Optionally, the training can also be carried out in such a way that samples that have not been labeled in step 140, i.e. which are not part of a training sample, are also included in the training by using the automatically generated pre-label for these samples. The impact of the typically less accurate and/or reliable pre-label can be reduced by including weighting in the training process and weighting the non-manually labeled samples lower. This can improve the result of the training because the training amount is then typically much larger overall compared to using only the samples training sample with manual labels.

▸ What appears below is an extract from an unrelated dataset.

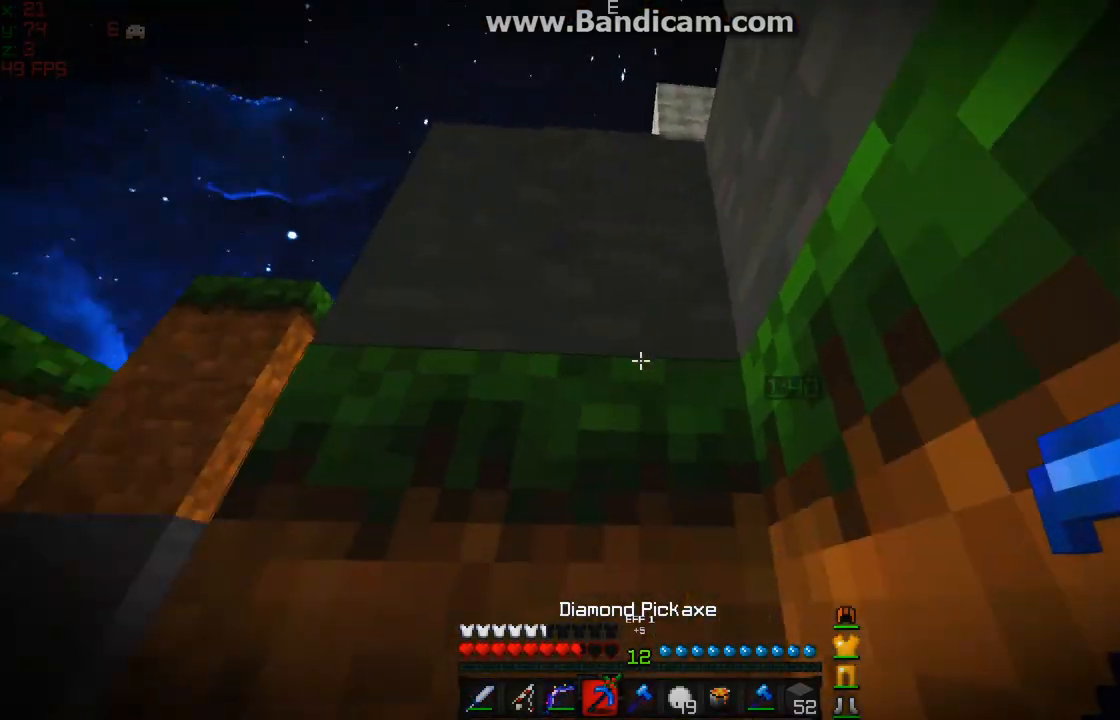
{"keys": [], "mouse": ["left"], "events": [[100, "d", "up"], [150, "mouse_left", "down"], [283, "a", "down"], [483, "a", "up"]]}
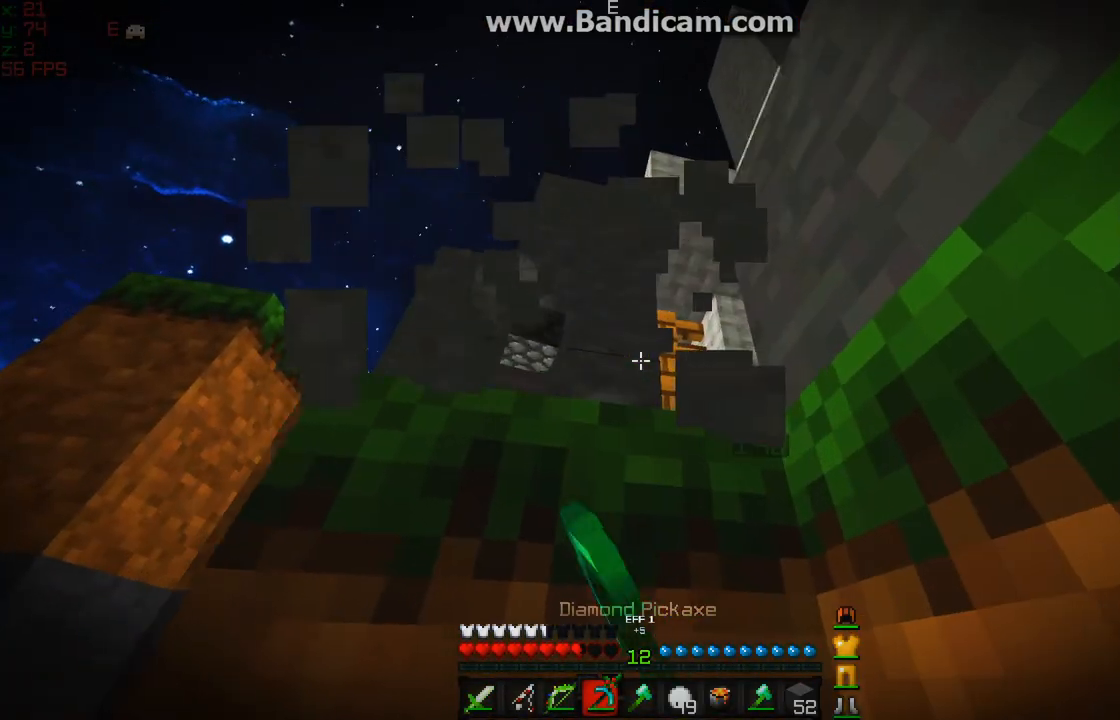
{"keys": [], "mouse": ["left"], "events": [[250, "d", "down"], [350, "d", "up"]]}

Method 100 comprises a step 160 of evaluating a recognition performance of the primary model using labeled test sample S2_Test on the primary recognition task. In this step, the trained primary model resulting from step 150 is evaluated using the test sample.

The evaluation is performed, for example, using metrics to characterize reliability and/or accuracy of the primary recognition task.

The evaluation can also be based on the test sample of the current iteration in combination with at least one test sample from at least one previous iteration or all test samples from previous iterations. This has the advantage that the evaluation is based on an overall greater amount of samples and the resulting metrics typically have a higher accuracy.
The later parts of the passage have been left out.